La pénalisation du
prostitueur est inscrite dans une logique progressiste : celle qui exige
d’en finir avec les violences et d’avancer vers l’égalité entre les
femmes et les hommes. N’en déplaise à tous les nostalgiques d’une France
d’un autre âge excitée par le frisson sulfureux des bordels et de la
fille au trottoir.
400 pages détaillées, un projet politique cohérent,
un courage certain. Le rapport "L’exigence de responsabilité, en finir
avec le mythe du plus vieux métier du monde" constitue une avancée que
nous saluons.
Malheureusement, qu’en retiennent les médias et la
rive gauche ? La pénalisation des "clients", ceux qu’il est plus juste
d’appeler les prostitueurs pour leur rendre une visibilité qu’ils ont
pris soin de fuir pendant des siècles, jugeant plus commode de voir
reporter la "faute" sur celles qu’ils exploitaient. Un comédien riche et
célèbre profite de sa notoriété pour défendre ce qu’il considère
apparemment comme un droit de l’homme fondamental : le droit d’aller aux
putes. On a les combats que l’on peut.
Les violences subies par les prostituées, la peur au
ventre, le valium pour y aller, la traite des femmes et des gamines sur
qui pèse la survie des familles, qu’importe. On brandit ces étendards
que sont "la liberté individuelle" (la liberté de qui ?), on passe un
peu de cirage aux "femmes remarquables" que sont les prostituées. Sur ce
point, nous sommes d’accord, étant donné ce que proxos et "clients"
leur font subir. Car les prostitueurs sont les premiers agresseurs des
personnes prostituées qui vivent dans la crainte permanente de "tomber
sur un cinglé". Violences, menace de violences, mépris, humiliations,
arnaques… C’est donc ce droit là qu’il faudrait défendre ?
Ce que ces messieurs exigent - quitte à le faire au
nom du féminisme ! -, c’est le droit de passer leurs caprices sur le
corps d’une femme, d’en faire un territoire de défoulement, de continuer
à faire leur choix dans un immense magasin de jouets. Ce qu’ils
revendiquent, c’est une institution qui remet les femmes à leur place :
au lit, pour leur bon plaisir. Et sans compte à rendre.
Tous les arguments sont bons : misère sexuelle,
solitude (ce que réfutent les enquêtes qui montrent que le client est
majoritairement un homme lambda, marié et père de famille),
clandestinité (désormais surtout due au recours à Internet et au
téléphone portable), risques sanitaires.
Les pro prostitution, qui ont appuyé leur lobbying
sur la lutte contre le sida, ont surtout travaillé à banaliser le
concept de "travail du sexe", dont on voit le résultat en Europe : une
explosion des bordels industriels à haut débit où des centaines de
femmes (de préférence étrangères) sont livrées en pâture aux appétits
sexuels prétendument incontrôlables des hommes.
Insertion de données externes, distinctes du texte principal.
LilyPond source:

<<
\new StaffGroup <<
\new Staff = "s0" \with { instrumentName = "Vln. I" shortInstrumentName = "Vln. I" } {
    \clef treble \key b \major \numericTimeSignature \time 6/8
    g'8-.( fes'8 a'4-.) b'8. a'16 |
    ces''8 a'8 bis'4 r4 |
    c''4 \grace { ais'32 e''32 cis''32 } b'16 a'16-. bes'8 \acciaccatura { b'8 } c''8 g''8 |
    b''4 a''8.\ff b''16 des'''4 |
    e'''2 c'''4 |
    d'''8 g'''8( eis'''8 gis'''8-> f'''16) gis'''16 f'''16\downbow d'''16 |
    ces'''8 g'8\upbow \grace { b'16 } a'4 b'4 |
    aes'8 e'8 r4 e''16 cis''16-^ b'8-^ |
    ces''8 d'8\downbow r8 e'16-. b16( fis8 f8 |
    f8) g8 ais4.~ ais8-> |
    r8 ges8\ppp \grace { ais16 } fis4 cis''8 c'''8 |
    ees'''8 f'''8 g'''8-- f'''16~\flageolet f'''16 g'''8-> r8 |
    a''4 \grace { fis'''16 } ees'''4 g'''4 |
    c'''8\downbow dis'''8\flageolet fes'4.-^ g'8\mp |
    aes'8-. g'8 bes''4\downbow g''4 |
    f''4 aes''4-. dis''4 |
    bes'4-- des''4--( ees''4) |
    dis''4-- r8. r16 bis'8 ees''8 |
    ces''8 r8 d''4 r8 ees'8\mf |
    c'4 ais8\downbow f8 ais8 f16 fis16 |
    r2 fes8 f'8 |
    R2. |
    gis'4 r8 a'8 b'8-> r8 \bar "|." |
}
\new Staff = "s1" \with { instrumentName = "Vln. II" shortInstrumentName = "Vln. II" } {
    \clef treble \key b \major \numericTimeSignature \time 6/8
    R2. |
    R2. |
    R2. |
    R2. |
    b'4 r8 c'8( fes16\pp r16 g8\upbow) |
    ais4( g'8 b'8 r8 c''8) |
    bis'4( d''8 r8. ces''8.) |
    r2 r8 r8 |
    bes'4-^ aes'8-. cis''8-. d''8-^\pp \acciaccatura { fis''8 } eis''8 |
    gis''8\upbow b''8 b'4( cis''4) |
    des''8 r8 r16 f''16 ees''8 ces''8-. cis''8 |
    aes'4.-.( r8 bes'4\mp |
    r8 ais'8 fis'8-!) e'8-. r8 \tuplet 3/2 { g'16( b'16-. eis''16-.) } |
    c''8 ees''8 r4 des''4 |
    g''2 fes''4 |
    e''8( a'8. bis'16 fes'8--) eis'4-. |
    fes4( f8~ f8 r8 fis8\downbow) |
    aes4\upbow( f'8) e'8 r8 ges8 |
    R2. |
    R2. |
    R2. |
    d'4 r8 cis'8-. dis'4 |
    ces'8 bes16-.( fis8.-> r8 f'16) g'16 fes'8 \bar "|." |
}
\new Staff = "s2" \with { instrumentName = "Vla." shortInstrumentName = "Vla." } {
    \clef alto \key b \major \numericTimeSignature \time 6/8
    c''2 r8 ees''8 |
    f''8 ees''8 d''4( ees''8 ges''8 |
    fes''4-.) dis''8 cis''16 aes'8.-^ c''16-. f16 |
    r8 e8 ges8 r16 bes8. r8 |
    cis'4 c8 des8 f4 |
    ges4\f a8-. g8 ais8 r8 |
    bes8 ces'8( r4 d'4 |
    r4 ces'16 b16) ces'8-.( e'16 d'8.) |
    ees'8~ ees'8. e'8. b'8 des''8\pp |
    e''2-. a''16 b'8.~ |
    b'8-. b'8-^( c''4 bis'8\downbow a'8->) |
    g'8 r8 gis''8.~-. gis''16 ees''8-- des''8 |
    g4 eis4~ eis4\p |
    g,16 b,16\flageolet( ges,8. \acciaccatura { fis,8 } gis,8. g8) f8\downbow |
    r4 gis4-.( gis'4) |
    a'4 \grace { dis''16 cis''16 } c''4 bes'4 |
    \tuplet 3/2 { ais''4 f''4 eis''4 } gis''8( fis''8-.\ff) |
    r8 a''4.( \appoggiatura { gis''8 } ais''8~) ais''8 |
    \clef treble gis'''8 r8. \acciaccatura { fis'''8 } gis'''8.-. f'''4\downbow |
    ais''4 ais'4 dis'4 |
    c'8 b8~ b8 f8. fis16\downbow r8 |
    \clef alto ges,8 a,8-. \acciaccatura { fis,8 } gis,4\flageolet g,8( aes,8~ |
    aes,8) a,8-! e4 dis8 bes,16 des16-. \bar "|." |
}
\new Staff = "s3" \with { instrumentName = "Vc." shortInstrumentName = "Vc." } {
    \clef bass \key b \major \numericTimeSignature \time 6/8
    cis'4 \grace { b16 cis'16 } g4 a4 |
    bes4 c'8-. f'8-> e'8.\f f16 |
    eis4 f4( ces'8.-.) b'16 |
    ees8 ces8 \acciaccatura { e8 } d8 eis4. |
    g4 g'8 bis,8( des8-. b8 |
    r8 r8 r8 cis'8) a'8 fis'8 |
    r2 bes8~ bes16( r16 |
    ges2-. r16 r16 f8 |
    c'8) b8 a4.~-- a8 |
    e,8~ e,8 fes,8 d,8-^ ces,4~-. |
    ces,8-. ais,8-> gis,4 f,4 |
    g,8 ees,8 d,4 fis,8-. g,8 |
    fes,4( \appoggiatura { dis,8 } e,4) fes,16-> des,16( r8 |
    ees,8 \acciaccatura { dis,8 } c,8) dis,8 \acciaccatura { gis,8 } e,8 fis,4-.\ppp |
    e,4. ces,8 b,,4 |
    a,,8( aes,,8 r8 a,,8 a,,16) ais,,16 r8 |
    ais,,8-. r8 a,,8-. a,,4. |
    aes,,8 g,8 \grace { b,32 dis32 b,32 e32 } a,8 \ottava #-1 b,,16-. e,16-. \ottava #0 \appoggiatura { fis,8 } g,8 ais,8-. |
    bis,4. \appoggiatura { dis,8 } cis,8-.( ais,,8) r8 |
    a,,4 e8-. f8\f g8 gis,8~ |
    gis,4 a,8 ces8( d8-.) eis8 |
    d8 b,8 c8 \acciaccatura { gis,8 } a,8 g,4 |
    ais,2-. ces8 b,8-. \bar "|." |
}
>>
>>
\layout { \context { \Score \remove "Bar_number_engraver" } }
Il est temps de sortir de la complaisance. Une
complaisance qui n’est pas sans rappeler celle qui, il y a peu,
entourait encore d’une curieuse indulgence les chauffards. Comme les
"accidents de la route", tenus jadis pour une fatalité, sont devenus "la
violence routière", la prostitution est en train de se muer en
« violence prostitutionnelle ». Comme le mauvais conducteur a désormais à
répondre de son comportement, le client prostitueur, qui nourrit un
immense marché aux femmes, est aujourd’hui placé en face de ses
responsabilités.
Ce pas en avant est décisif pour nous qui travaillons
à faire reculer toutes les violences contre les femmes. Violences qui
tiennent ensemble : car s’il faut sauver le droit du prostitueur, il
convient en toute logique de dépénaliser le violeur, mu lui aussi par
des pulsions irrépressibles. Personne ne songerait à le faire, nous
l’espérons. En réalité, le séculaire droit sexuel masculin a du plomb
dans l’aile. Après la remise en cause du droit de cuissage (droit obtenu
par le pouvoir), du viol (droit obtenu par la force), vient en toute
logique la prostitution (droit conféré par l’argent).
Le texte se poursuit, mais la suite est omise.